BSI is retaining its UK business for clients focused on the UK market, and plans to maximize the potential business that arrives when the UK has forged new trade agreements. SGS also plans to keep its UK medtech business open. UL has kept its trisomy 21 testing in the UK following the transfer of all it other medtech business to Polskie Centrum Badan I Certyfikacji, the Polish notified body with which it has a partnership.  

EU Regulations Still Apply

Along with UK notified bodies still able to issue and maintain certificates, the EU’s medtech regulations will continue to apply in the UK, at least for the remainder of 2020, in the context of the withdrawal agreement between the EU and the UK.

During this time, the UK will still accept CE marked medical devices certified by notified bodies in the EU27.

In the meantime, the UK is discussing new regulations that would apply in the UK only.

What happens after 2020 will depend on the UK government’s intense trading negotiations with the EU and other parts of the world that happen this year.

The UK government is already being bullish about not aligning with EU rules. Foreign secretary Dominic Raab was quoted by the BBC in headline news over the weekend as saying that “agreeing to stick strongly with EU regulations would defeat the point of Brexit.”
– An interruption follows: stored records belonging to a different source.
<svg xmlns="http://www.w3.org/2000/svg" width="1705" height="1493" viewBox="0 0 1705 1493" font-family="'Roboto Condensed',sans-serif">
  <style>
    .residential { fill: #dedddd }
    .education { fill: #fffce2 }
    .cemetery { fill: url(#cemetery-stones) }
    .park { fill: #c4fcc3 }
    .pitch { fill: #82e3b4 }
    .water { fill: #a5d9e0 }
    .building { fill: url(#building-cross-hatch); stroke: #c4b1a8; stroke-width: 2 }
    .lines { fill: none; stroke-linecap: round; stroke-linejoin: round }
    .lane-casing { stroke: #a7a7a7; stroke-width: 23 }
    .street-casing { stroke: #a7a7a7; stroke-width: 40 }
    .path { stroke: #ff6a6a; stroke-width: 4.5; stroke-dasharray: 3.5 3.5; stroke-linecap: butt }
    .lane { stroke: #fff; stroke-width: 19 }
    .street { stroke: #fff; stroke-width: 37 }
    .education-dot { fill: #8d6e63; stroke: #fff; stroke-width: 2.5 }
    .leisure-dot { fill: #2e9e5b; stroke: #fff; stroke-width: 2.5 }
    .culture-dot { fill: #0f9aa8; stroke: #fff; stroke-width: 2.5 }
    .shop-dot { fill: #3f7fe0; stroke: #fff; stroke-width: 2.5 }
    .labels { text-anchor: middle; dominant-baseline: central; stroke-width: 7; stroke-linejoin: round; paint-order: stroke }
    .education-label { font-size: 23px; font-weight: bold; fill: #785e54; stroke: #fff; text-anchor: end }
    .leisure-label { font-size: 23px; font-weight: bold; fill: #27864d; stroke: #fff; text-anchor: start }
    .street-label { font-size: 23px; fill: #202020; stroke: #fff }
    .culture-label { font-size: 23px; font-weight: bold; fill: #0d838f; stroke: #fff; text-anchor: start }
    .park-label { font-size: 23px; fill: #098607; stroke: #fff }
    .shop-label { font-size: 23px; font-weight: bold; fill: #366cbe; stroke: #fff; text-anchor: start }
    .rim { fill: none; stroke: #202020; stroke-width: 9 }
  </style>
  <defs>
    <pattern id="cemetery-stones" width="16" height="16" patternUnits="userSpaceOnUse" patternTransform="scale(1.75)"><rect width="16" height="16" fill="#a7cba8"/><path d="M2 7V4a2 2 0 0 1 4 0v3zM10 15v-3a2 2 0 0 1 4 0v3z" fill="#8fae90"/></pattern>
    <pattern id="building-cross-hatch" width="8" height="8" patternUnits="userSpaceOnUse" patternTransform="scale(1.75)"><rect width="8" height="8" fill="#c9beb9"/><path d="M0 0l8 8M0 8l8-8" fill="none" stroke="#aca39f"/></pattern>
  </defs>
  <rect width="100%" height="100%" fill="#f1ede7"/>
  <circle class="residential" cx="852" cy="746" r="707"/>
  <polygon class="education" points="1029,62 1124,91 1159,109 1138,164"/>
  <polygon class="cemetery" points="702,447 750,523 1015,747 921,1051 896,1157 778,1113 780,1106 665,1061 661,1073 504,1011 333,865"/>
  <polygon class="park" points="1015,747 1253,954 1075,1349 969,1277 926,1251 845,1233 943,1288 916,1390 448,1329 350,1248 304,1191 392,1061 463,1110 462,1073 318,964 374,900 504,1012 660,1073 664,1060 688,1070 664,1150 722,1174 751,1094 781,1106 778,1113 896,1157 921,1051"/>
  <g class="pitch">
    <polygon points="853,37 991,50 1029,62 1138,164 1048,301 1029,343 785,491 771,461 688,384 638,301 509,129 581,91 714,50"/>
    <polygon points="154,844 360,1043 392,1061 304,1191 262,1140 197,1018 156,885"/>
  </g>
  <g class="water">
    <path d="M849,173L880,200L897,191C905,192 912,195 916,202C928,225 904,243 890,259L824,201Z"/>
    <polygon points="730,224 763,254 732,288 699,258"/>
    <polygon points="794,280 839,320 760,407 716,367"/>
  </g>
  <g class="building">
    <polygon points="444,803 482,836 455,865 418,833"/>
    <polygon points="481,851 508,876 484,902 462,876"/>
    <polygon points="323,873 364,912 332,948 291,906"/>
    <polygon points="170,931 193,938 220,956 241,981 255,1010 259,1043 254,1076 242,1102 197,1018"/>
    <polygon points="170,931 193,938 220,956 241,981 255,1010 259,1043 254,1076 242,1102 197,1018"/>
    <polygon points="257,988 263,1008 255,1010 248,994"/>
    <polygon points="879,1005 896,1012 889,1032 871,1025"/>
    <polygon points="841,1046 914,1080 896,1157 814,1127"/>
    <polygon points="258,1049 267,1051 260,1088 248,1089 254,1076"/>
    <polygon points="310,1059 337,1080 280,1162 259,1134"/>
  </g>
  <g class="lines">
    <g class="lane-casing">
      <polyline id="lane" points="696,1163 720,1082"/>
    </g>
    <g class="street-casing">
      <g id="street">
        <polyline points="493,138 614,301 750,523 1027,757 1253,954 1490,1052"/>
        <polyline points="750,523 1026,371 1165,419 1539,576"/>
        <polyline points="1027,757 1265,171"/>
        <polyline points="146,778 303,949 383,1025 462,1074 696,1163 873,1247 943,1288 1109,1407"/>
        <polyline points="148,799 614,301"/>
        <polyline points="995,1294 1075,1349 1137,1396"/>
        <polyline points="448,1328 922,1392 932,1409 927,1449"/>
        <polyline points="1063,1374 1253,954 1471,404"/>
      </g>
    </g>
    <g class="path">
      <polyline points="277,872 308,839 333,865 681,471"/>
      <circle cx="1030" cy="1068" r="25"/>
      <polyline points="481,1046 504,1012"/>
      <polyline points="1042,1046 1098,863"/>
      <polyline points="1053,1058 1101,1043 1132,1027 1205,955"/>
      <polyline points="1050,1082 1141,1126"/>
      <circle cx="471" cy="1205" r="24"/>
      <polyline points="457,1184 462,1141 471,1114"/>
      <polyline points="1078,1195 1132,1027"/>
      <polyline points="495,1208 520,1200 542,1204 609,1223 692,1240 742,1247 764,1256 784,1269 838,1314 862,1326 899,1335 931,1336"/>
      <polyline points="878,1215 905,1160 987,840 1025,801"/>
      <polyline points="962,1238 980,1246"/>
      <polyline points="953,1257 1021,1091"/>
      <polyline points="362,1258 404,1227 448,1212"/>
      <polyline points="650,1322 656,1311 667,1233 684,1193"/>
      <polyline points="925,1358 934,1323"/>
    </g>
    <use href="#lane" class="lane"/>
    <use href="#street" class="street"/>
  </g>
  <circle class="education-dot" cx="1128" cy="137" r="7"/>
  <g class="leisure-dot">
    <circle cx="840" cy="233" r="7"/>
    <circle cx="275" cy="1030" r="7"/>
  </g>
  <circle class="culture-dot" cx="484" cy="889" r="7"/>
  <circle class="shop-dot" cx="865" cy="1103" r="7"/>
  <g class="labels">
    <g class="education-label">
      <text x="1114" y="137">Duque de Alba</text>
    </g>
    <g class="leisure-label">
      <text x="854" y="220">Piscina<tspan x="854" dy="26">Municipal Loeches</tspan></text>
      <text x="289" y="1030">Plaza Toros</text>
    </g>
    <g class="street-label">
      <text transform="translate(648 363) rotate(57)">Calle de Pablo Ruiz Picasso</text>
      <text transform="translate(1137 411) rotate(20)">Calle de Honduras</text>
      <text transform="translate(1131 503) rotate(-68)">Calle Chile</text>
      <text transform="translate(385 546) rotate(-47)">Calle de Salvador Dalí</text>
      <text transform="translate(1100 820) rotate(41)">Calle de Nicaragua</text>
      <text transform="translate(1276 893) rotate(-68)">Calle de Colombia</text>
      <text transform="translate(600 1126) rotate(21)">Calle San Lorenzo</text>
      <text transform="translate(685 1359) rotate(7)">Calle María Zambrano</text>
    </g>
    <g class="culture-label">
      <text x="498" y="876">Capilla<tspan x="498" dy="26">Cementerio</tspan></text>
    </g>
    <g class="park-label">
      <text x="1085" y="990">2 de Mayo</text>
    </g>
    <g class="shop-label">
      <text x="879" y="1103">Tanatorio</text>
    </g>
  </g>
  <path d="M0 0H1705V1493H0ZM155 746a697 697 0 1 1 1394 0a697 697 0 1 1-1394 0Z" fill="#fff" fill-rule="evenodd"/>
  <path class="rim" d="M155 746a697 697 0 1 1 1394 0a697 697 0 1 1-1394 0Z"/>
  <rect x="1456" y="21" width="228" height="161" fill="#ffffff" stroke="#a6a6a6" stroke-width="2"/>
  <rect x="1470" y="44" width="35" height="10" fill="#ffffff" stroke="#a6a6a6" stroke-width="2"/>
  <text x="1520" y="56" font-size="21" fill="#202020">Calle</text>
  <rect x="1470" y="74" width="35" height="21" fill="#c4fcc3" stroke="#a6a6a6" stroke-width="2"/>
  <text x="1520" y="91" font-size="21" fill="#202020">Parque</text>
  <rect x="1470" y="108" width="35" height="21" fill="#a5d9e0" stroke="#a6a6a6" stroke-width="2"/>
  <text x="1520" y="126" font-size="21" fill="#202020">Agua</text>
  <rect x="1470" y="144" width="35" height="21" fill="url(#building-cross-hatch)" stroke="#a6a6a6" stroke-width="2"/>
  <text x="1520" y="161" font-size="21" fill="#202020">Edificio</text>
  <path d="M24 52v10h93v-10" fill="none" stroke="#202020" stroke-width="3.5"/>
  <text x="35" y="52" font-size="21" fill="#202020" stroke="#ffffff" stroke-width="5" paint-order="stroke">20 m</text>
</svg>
Why The UK May Diverge From The EU

There is going to be a great deal of tough negotiating ahead. Given the UK also wants to agree trade deals with the US, there is speculation that it may chose to diverge from EU regulations in many sectors and put itself in a position that aligns more closely with the US, or at least places it at a strategic advantage to be able to do trade deals more easily with the US and non-EU markets.

While most in the medtech sector welcome, at least publicly, more stringent regulation in the EU, some may argue that the new EU medtech regulations are overly stringent in some areas and will hamper innovation. Certainly, concerns over implementation of the EU MDR in the EU on time are felt by almost all stakeholders.

The UK is committed to implementing the new MDR this year, and will share the challenges that all the EU27 member states face this year.

But will the complexity and frustrations of its experience, together with experiences that some other industrial goods sectors, incline the UK government, and industry too, to think there might be a better way forward? Will they be looking for a different regulatory future that will make UK industry more competitive at the same time as ensuring that innovative products are not unavailable to patients due to what some may argue are overly high or inadequately implemented regulatory hurdles?

This story was updated on 3 Feburary to reflect that UK notified bodies can continue issuing and maintaining certificates until the end of 2020, under the terms of the withdrawal agreement with the EU.  The EU still has nine notified bodies designated under the EU MDR and three under the IVDR.